If industry scientists are circumspect about molecules that aren’t active on their own, academic researchers are less concerned. Many point out that some approved drugs need to be paired with chemotherapy or other agents in order to be effective. The best-known example is Herceptin, the HER2-targeting antibody that changed the paradigm for breast cancer treatment.
Moreover, in early-phase trials, no one knows what kind of activity is needed to accurately predict efficacy in combination studies. As MD Anderson Cancer Center oncologist Timothy Yap notes, “single-agent activity” could mean a range of things—the ability to stabilize tumors versus shrink tumors, for example. And no one has defined how long that activity needs to last.
Incyte executives say their strategy with epacadostat was the appropriate one. CEO Hervé Hoppenot points out that the options were to run a 200-patient, randomized Phase II trial before initiating a 600-patient Phase III or to save several years by going straight to a Phase III. Because the safety of epacadostat was well established, Merck and Incyte chose the latter route.
“If IDO was to be redone ... we would probably come to the same conclusion today,” Hoppenot says.
Even as companies grapple with how to make smart, fast decisions about immunotherapies, they acknowledge that drug development isn’t going to get easier. Each clinical advance raises the bar for the hundreds of other therapies in the pipeline. For example, the recent data showing the impressive effect of combining Keytruda and chemotherapy to treat lung cancer—adding immunotherapy halved the risk of dying—will make it tough for other drugs to carve out territory.

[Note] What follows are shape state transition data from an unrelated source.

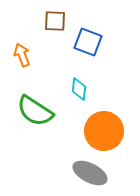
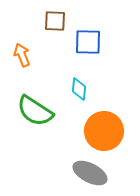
blue square: rotated 20 degrees counterclockwise
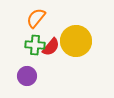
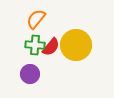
orange semicircle: moved 1 px down
yellow circle: moved 4 px down
purple circle: moved 3 px right, 2 px up
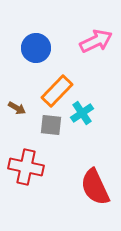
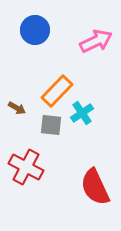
blue circle: moved 1 px left, 18 px up
red cross: rotated 16 degrees clockwise
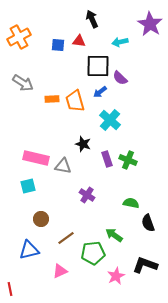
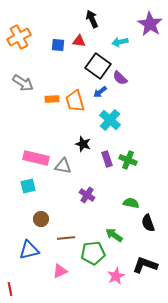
black square: rotated 35 degrees clockwise
brown line: rotated 30 degrees clockwise
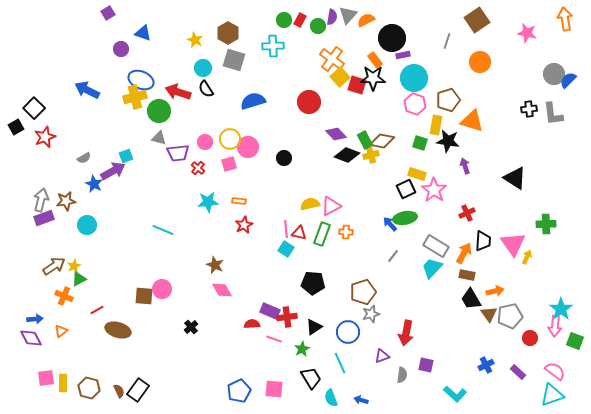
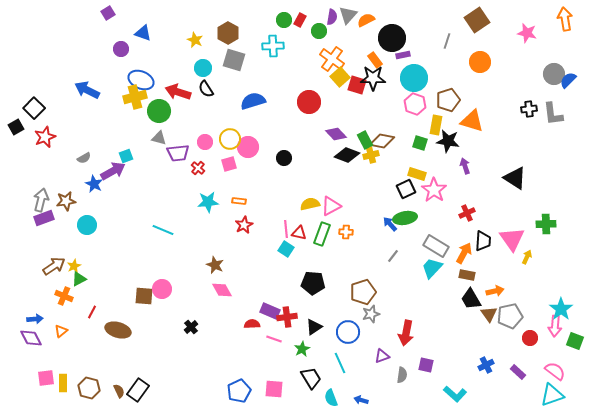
green circle at (318, 26): moved 1 px right, 5 px down
pink triangle at (513, 244): moved 1 px left, 5 px up
red line at (97, 310): moved 5 px left, 2 px down; rotated 32 degrees counterclockwise
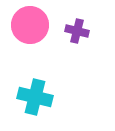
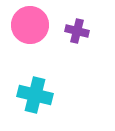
cyan cross: moved 2 px up
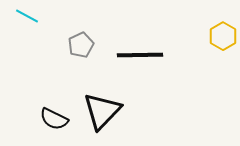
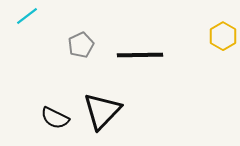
cyan line: rotated 65 degrees counterclockwise
black semicircle: moved 1 px right, 1 px up
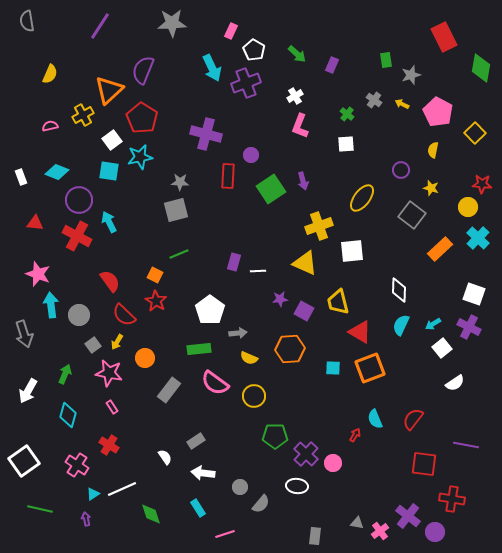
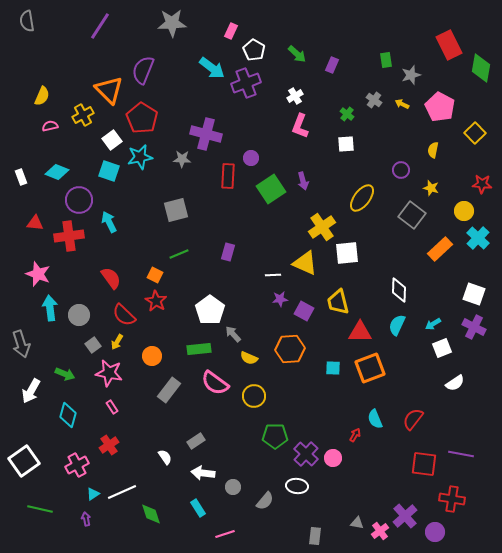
red rectangle at (444, 37): moved 5 px right, 8 px down
cyan arrow at (212, 68): rotated 28 degrees counterclockwise
yellow semicircle at (50, 74): moved 8 px left, 22 px down
orange triangle at (109, 90): rotated 32 degrees counterclockwise
pink pentagon at (438, 112): moved 2 px right, 5 px up
purple circle at (251, 155): moved 3 px down
cyan square at (109, 171): rotated 10 degrees clockwise
gray star at (180, 182): moved 2 px right, 23 px up
yellow circle at (468, 207): moved 4 px left, 4 px down
yellow cross at (319, 226): moved 3 px right, 1 px down; rotated 16 degrees counterclockwise
red cross at (77, 236): moved 8 px left; rotated 36 degrees counterclockwise
white square at (352, 251): moved 5 px left, 2 px down
purple rectangle at (234, 262): moved 6 px left, 10 px up
white line at (258, 271): moved 15 px right, 4 px down
red semicircle at (110, 281): moved 1 px right, 3 px up
cyan arrow at (51, 305): moved 1 px left, 3 px down
cyan semicircle at (401, 325): moved 4 px left
purple cross at (469, 327): moved 5 px right
red triangle at (360, 332): rotated 30 degrees counterclockwise
gray arrow at (238, 333): moved 5 px left, 1 px down; rotated 126 degrees counterclockwise
gray arrow at (24, 334): moved 3 px left, 10 px down
white square at (442, 348): rotated 18 degrees clockwise
orange circle at (145, 358): moved 7 px right, 2 px up
green arrow at (65, 374): rotated 90 degrees clockwise
white arrow at (28, 391): moved 3 px right
red cross at (109, 445): rotated 24 degrees clockwise
purple line at (466, 445): moved 5 px left, 9 px down
pink circle at (333, 463): moved 5 px up
pink cross at (77, 465): rotated 30 degrees clockwise
gray circle at (240, 487): moved 7 px left
white line at (122, 489): moved 3 px down
gray semicircle at (261, 504): moved 4 px right, 3 px up
purple cross at (408, 516): moved 3 px left; rotated 10 degrees clockwise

The question remains whether any other immunotherapies can demonstrate a similar leap in efficacy when added to checkpoint inhibitors. More likely, oncology experts say, is that the benefit of adding most agents will be modest. Clinicians will need to carefully design their studies to capture that effect.
“There’s a reason it used to take 10 years to do these clinical trials,” University of Chicago’s Luke says. If new drugs aren’t going to build dramatically on the effects seen with anti-PD-1 drugs, many more people need to be treated to see an effect.
If any lesson emerges from the IDO1 story, experts hope it will be about the value of running well-planned, randomized studies—a staple of drug development that got lost in the gold rush—before launching large, Phase III trials. “I think that what should be done, and I hope will start to be done, is more robust Phase II trials,” Luke says.
“The lesson learned is that we need to do much better trials, specifically randomized midstage trials,” agrees Brad Loncar, a biotech investor who focuses on cancer immunotherapy. “But we’ll have to see if that comes to fruition. The market forces might be too strong.”
Company executives concede the pressure has never been higher to figure out if a drug can build on the already-strong foundation offered by checkpoint inhibitors. “There’s always this tension, especially in this really competitive environment, to make your best bet and run rather than to spend a lot of time trying to figure out how to do it,” Sanofi’s Lager says.
With so much to be sorted out, Loncar offers a gentle reminder that immuno-oncology development is still in its infancy. Keytruda, after all, was first approved in 2014. “Think about that,” he says. “It feels like it’s been a decade, but it’s four years, which in drug development terms is like two minutes.”
Between the wins and the losses, the pace is breathtaking. “If you fast-forward five or 10 years from now,” Loncar adds, “it’ll be pretty shocking and exciting how far some of these have gone.”